REQUEST |
Below is a listing to write out in full, exactly as given, without its pictures.
*** Opening of SOURCE INFORMATION ***
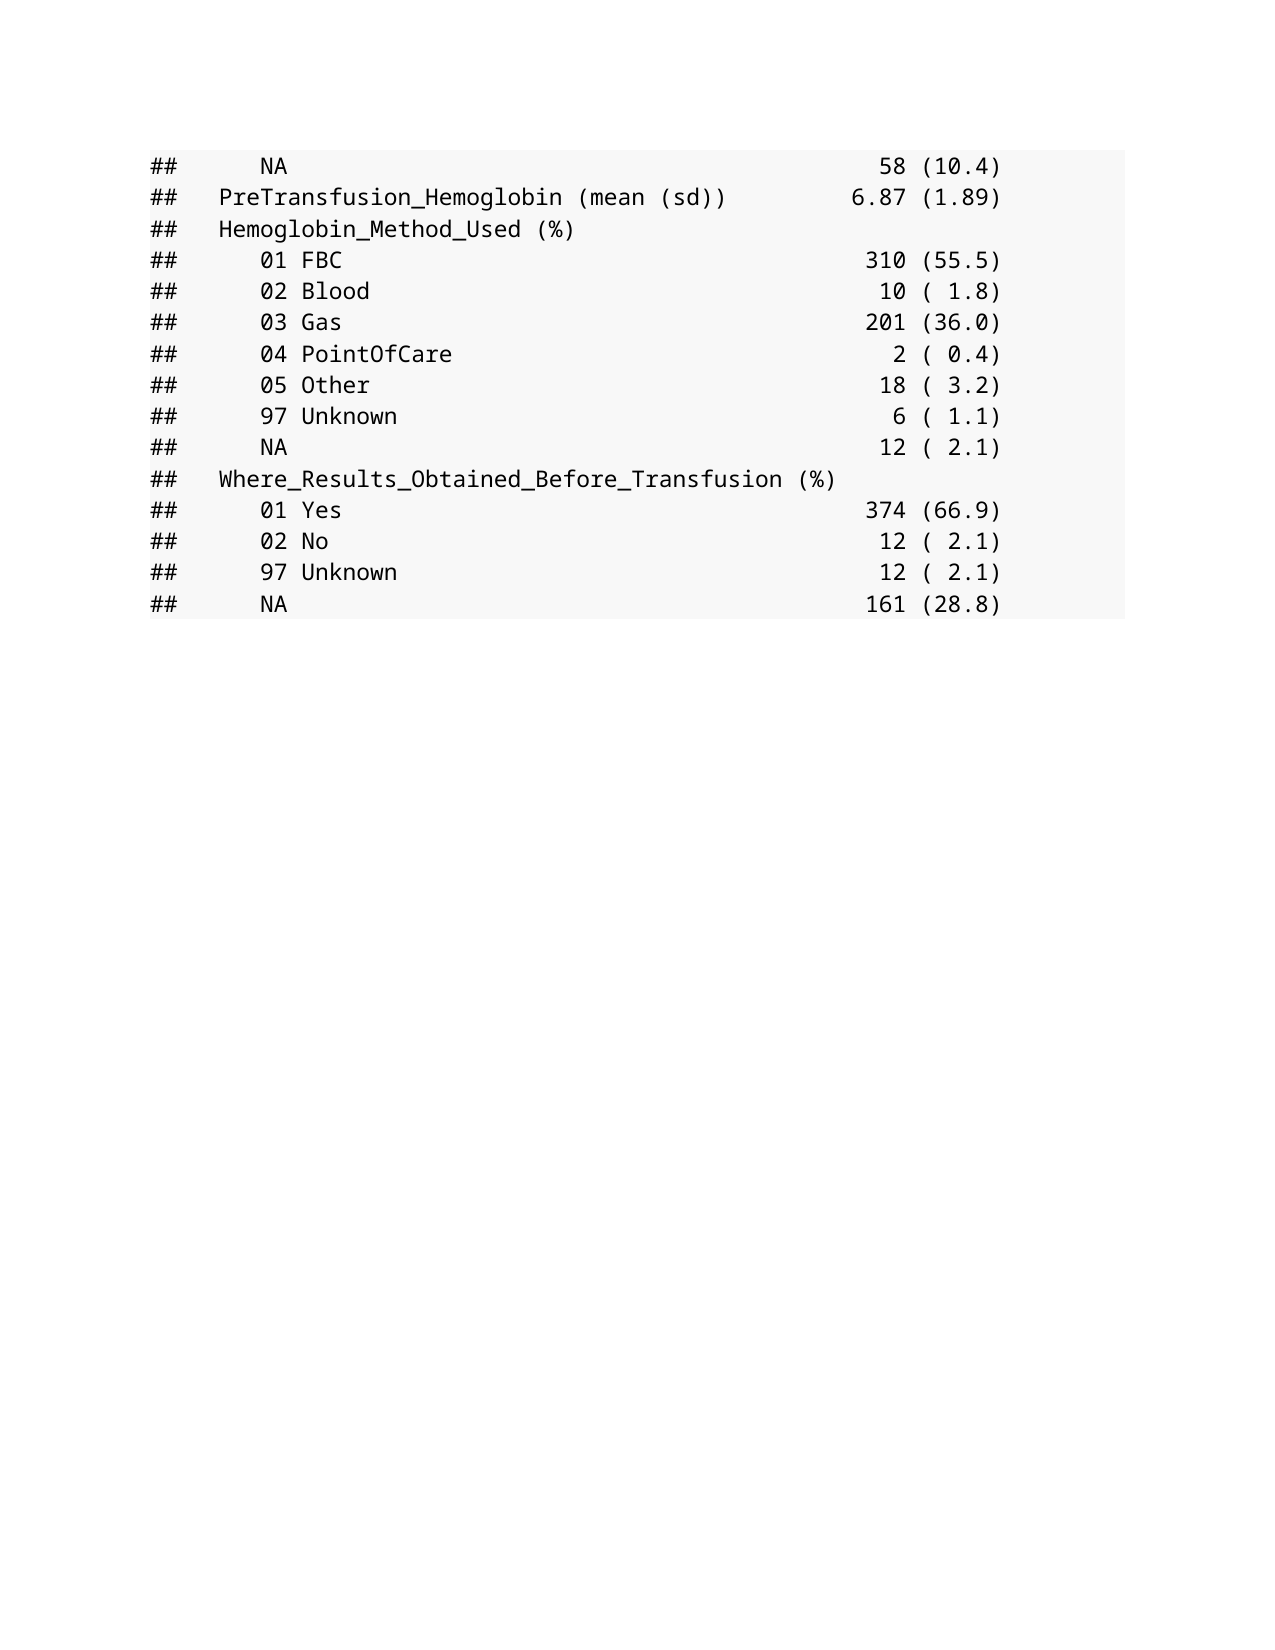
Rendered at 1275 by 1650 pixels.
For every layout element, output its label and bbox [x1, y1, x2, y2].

text [150, 150, 1125, 619]
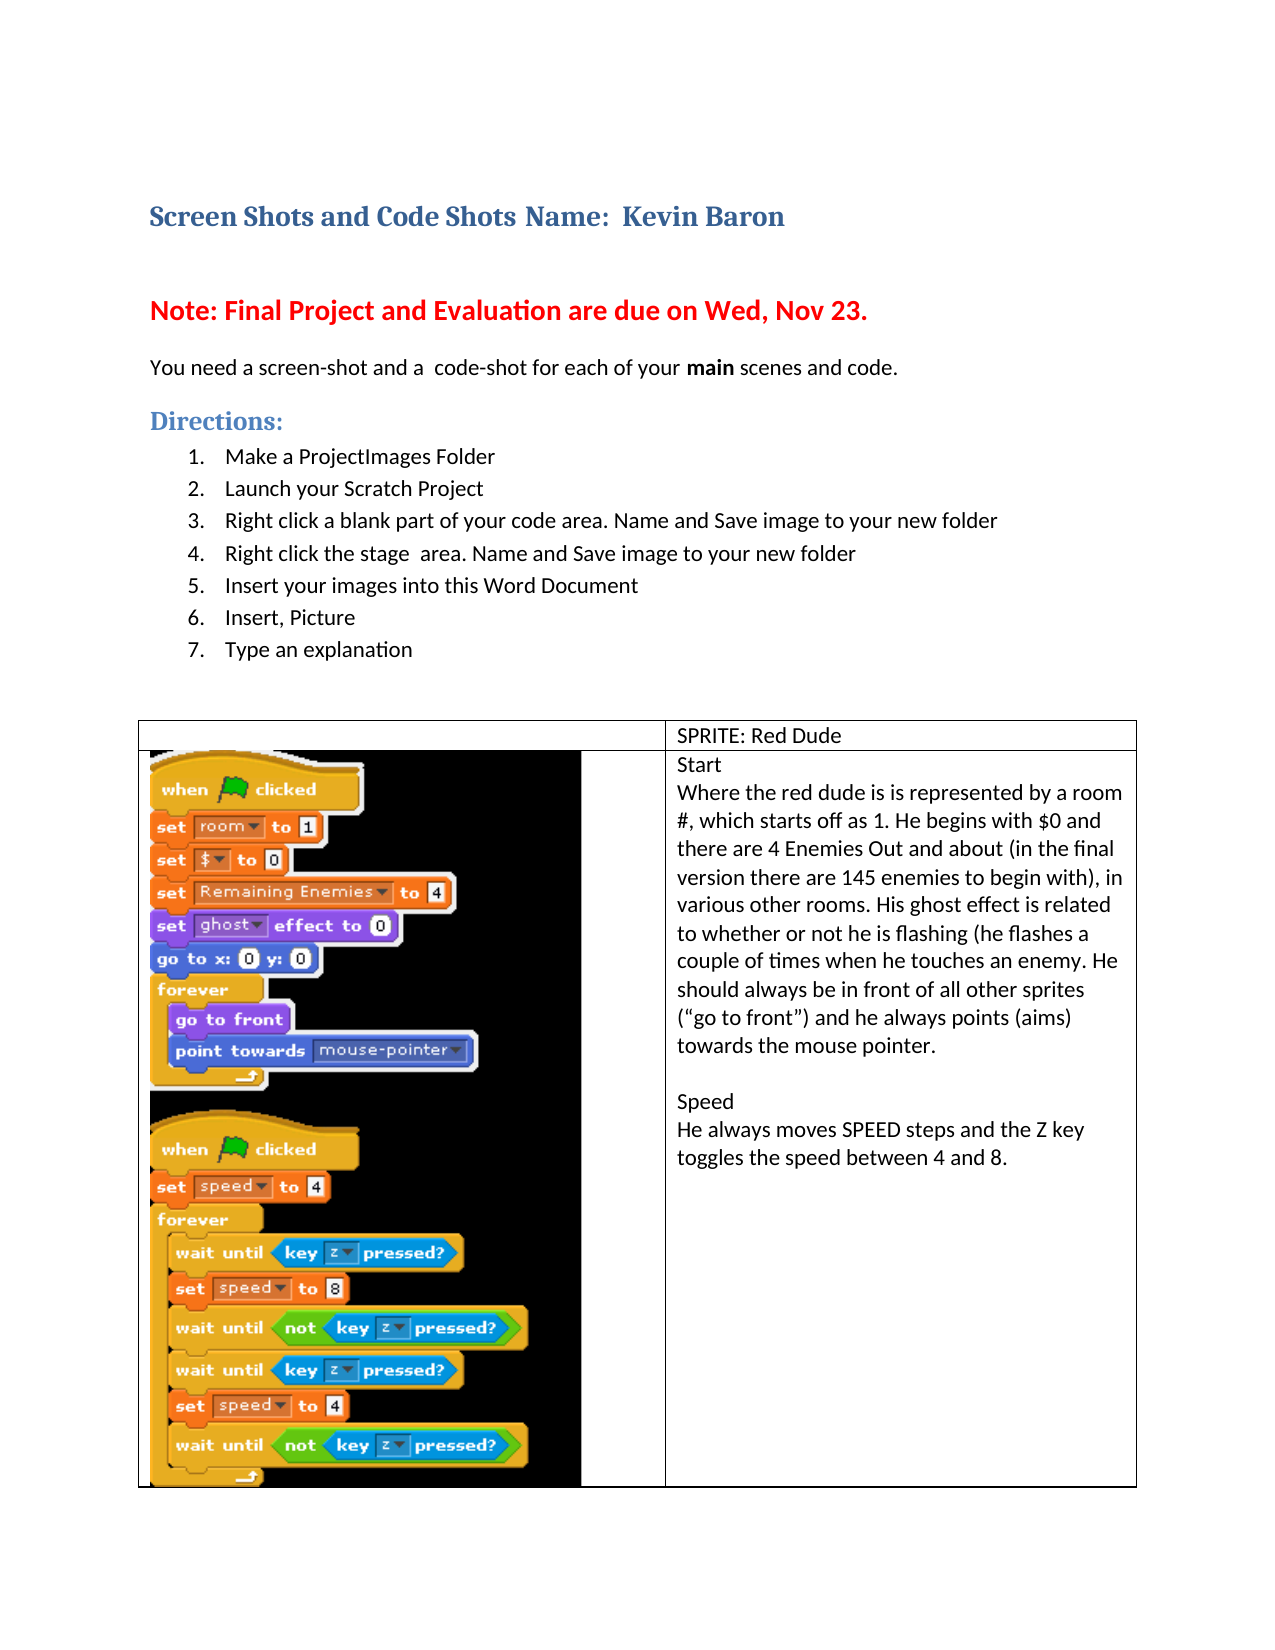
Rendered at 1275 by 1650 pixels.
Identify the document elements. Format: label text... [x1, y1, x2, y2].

table_header [139, 721, 665, 749]
table_cell [582, 751, 665, 1486]
text Note: Final Project and Evaluation are due on Wed, Nov 23. [150, 292, 1125, 327]
subtitle Directions: [150, 406, 1125, 437]
list Launch your Scratch Project [187, 474, 1125, 502]
subtitle Screen Shots and Code Shots Name: Kevin Baron [150, 200, 1125, 233]
table_cell [139, 751, 150, 1486]
list Insert, Picture [187, 603, 1125, 631]
table_cell Start Where the red dude is is represented by a room #, which starts off as 1. He begins with $0 and there are 4 Enemies Out and about (in the final version there are 145 enemies to begin with), in various other rooms. His ghost effect is related to whether or not he is flashing (he flashes a couple of times when he touches an enemy. He should always be in front of all other sprites (“go to front”) and he always points (aims) towards the mouse pointer. Speed He always moves SPEED steps and the Z key toggles the speed between 4 and 8. [666, 751, 1136, 1486]
list Insert your images into this Word Document [187, 571, 1125, 599]
list Type an explanation [187, 635, 1125, 663]
table_header SPRITE: Red Dude [666, 721, 1136, 749]
text You need a screen-shot and a code-shot for each of your main scenes and code. [150, 353, 1125, 381]
list Make a ProjectImages Folder [187, 442, 1125, 470]
list Right click a blank part of your code area. Name and Save image to your new folder [187, 506, 1125, 534]
list Right click the stage area. Name and Save image to your new folder [187, 539, 1125, 567]
picture [150, 750, 582, 1487]
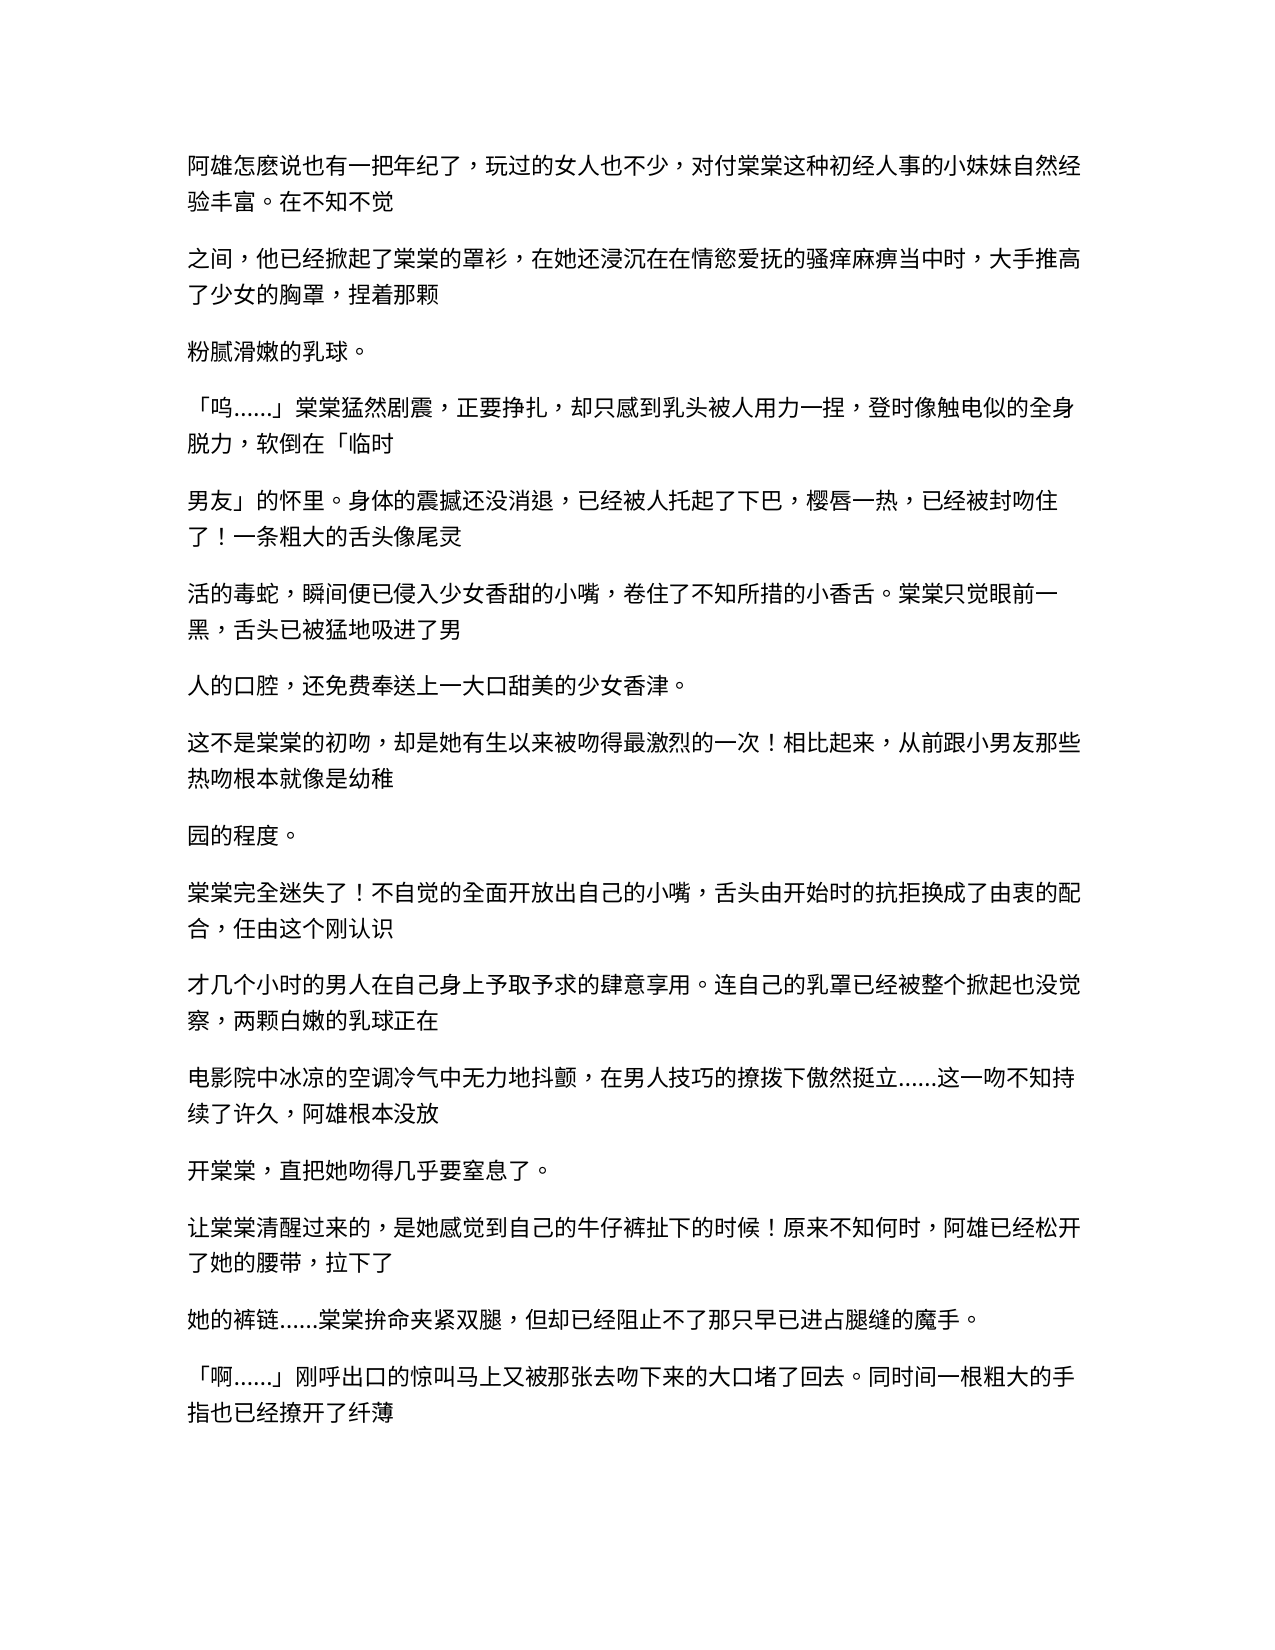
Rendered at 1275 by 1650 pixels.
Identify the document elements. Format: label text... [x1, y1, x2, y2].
*** Close of SOURCE INFORMATION ***
RESULT OF THIS EXERCISE |
Rendered at 1275 by 1650 pixels.
For every layout element, output its label and bbox [x1, y1, x2, y2].

text [150, 150, 1125, 619]
Rendered at 1275 by 1650 pixels.
Identify the document elements. Format: label text... [x1, y1, x2, y2].

table_header [139, 721, 665, 749]
table_cell [582, 751, 665, 1486]
text Note: Final Project and Evaluation are due on Wed, Nov 23. [150, 292, 1125, 327]
subtitle Directions: [150, 406, 1125, 437]
list Launch your Scratch Project [187, 474, 1125, 502]
subtitle Screen Shots and Code Shots Name: Kevin Baron [150, 200, 1125, 233]
table_cell [139, 751, 150, 1486]
list Insert, Picture [187, 603, 1125, 631]
table_cell Start Where the red dude is is represented by a room #, which starts off as 1. He begins with $0 and there are 4 Enemies Out and about (in the final version there are 145 enemies to begin with), in various other rooms. His ghost effect is related to whether or not he is flashing (he flashes a couple of times when he touches an enemy. He should always be in front of all other sprites (“go to front”) and he always points (aims) towards the mouse pointer. Speed He always moves SPEED steps and the Z key toggles the speed between 4 and 8. [666, 751, 1136, 1486]
list Insert your images into this Word Document [187, 571, 1125, 599]
list Type an explanation [187, 635, 1125, 663]
table_header SPRITE: Red Dude [666, 721, 1136, 749]
text You need a screen-shot and a code-shot for each of your main scenes and code. [150, 353, 1125, 381]
list Make a ProjectImages Folder [187, 442, 1125, 470]
list Right click a blank part of your code area. Name and Save image to your new folder [187, 506, 1125, 534]
list Right click the stage area. Name and Save image to your new folder [187, 539, 1125, 567]
picture [150, 750, 582, 1487]
Rendered at 1275 by 1650 pixels.
Identify the document elements. Format: label text... [x1, y1, x2, y2].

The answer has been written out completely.